Se trata, a grandes rasgos, de un planteamiento de rango constitucional (por ello se tramita como acto legislativo) que busca plantear una base normativa, unos presupuestos mínimos, para que, posteriormente y si se da el caso, pueda haber una discusión entre el Estado y los miembros de grupos al margen de la ley. Es un camino.
Apoyamos, pues, que se trate de una iniciativa constitucional, porque sólo desde allí pueden sentarse verdaderas y aplicables bases de justicia transicional para un país que lleva décadas inmerso en un conflicto armado que parece no tener fin.

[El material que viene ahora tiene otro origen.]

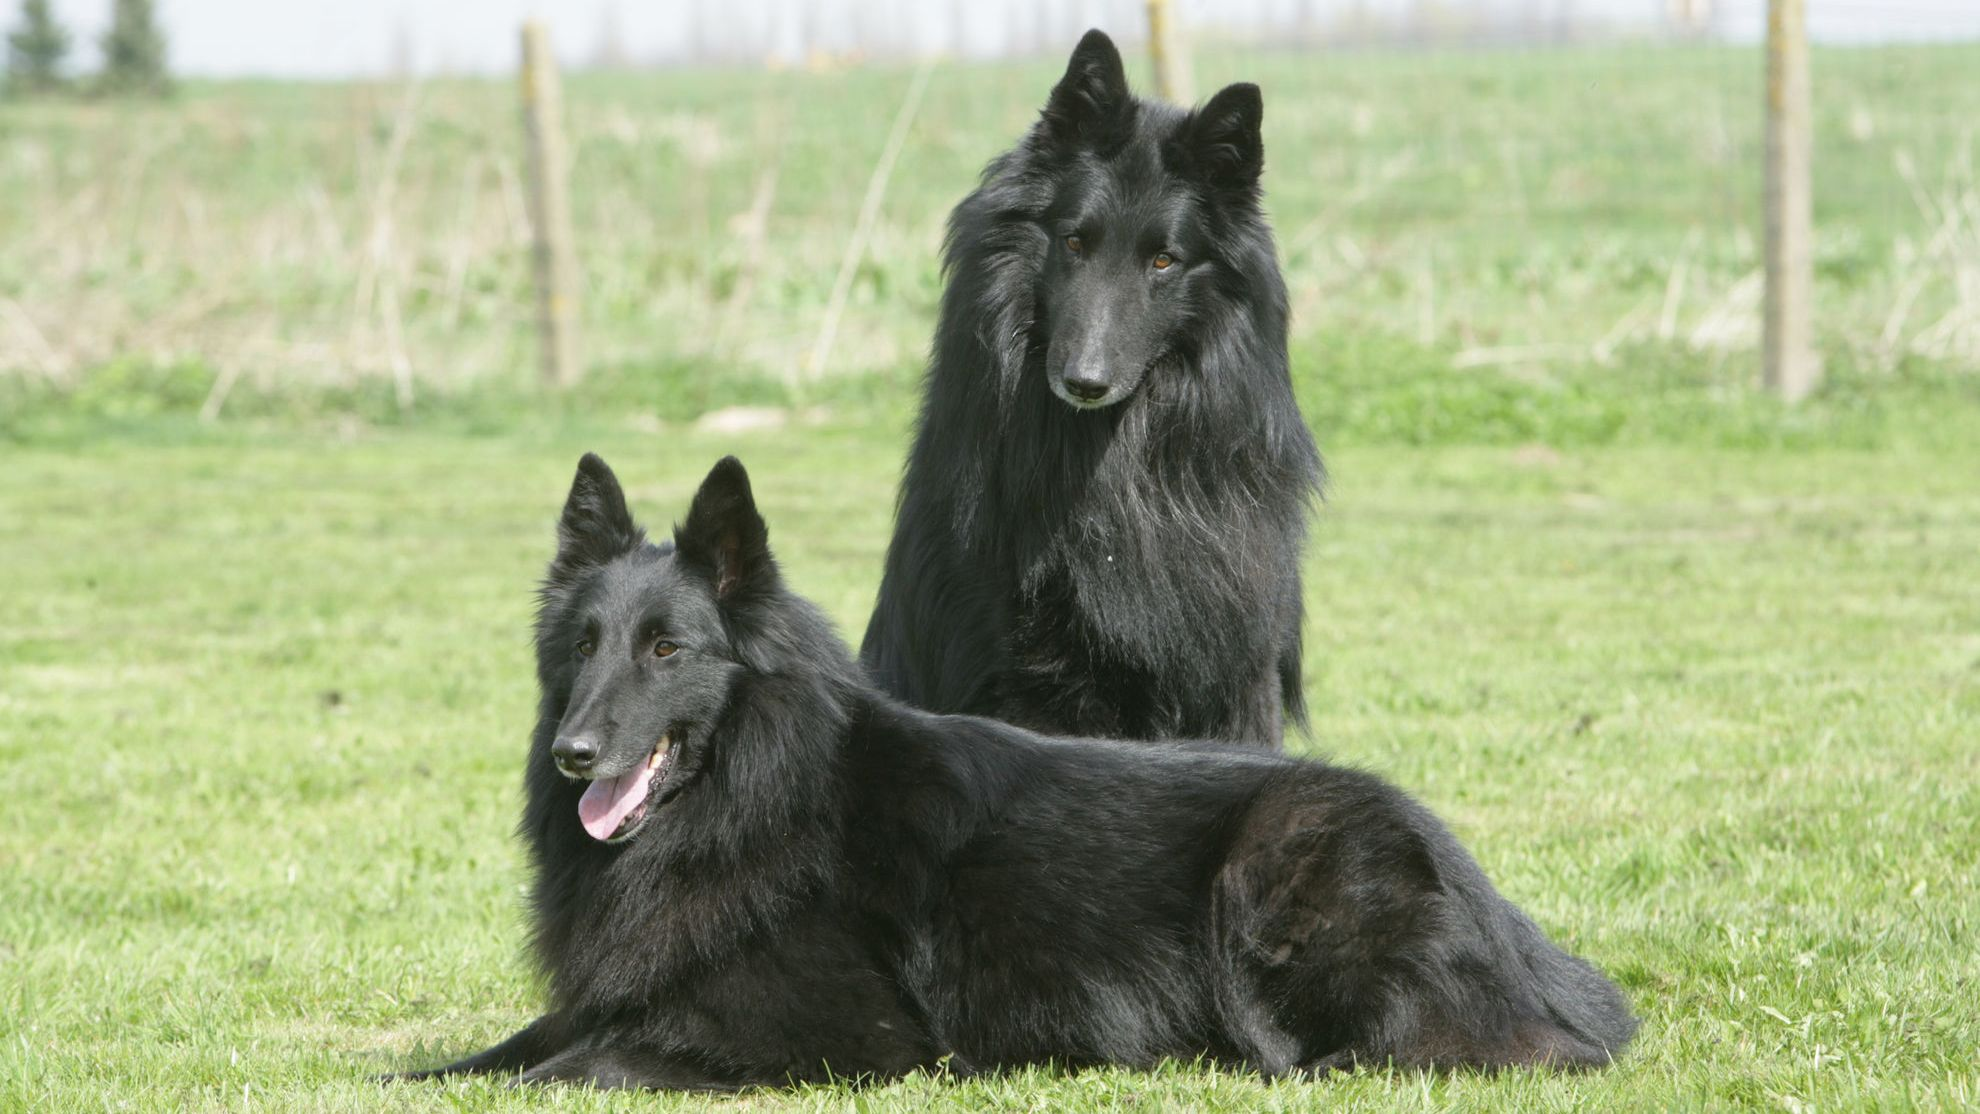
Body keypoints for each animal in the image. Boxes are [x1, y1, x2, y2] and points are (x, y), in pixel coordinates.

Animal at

Se le han hecho duras críticas que van de un lado al otro: porque contempla suspensiones de la acción penal contra los delincuentes, porque sus criterios para la misma son muy amplios o porque, como dicen los alarmistas, terminarían en el Congreso los cabecillas de las Farc, o miembros del grupo que hayan cometido graves faltas contra el derecho internacional de los derechos humanos.
Para poder debatir sobre este punto hace falta brindarle a la discusión un marco conceptual claro. La justicia transicional, la que ha tenido éxito en el mundo y a lo largo de los años, no se caracteriza por imponer penas y cárcel a todos aquellos que decidan participar en ella. Por un elemento de practicidad, por un lado, ya que se supone que es una negociación al margen de las normas penales existentes, que se da dentro de un contexto político definido y que pretende ser aspecto puntual de un diálogo entre dos partes que en algo tienen que ceder. Y por un elemento de efectividad, por el otro: poniendo como ejemplo a la guerrilla de las Farc, se levantarían cientos de miles de procesos que la justicia simplemente no podría abordar. Ya con los procesos de Justicia y Paz se vive algo similar, que no quisiéramos repetir.
Con un sistema judicial débil como el de Colombia es muy difícil hacer efectivo el cumplimiento de la totalidad de las penas para todos los guerrilleros. Es casi risible, y sería irreal que así fuera presentado. Por eso es de aplaudir que la propuesta sea un proceso de priorización de los delitos para su correspondiente juzgamiento. Empezando, obviamente, por los más graves. Se levanta ahí, a juicio de los expertos, una disyuntiva jurídica entre dos valores: el deber del cumplimiento de las penas o la paz. El primero no se puede hacer realidad de una forma efectiva, pero sí podría sacrificarse en torno a un valor del Estado que es la paz.
No es esto un llamado a la impunidad: para eso deben existir comisiones de verdad y de reparación (pasos fundamentales para llegar a la paz). Pero no es realista pensar en llenar las cárceles de guerrilleros condenados en procesos judiciales.
Para ello es fundamental la priorización. Si ésta se hace de una manera correcta es imposible en la práctica que un cabecilla de las Farc quede habilitado para hacer política, eso sin mencionar que es improbable, además, a nivel de legitimidad electoral. Hace falta, sí, más claridad en los criterios de priorización y de penas. El defecto del marco es ese.
Los defensores de la iniciativa dicen que esto se hará más claro en la ley estatutaria que regule el tema con posterioridad. Pero el marco para la paz, como lo dijimos, es un camino. Y el camino debe estar bien definido, sin ambigüedades, para que así lo sepa no sólo la ciudadanía, sino también la guerrilla, el posible interlocutor. El Gobierno ha dicho que incorporará cambios de acuerdo con las críticas: esperamos que sea cierto y que se haga pronto. Con todo el debate de rigor que esto amerita.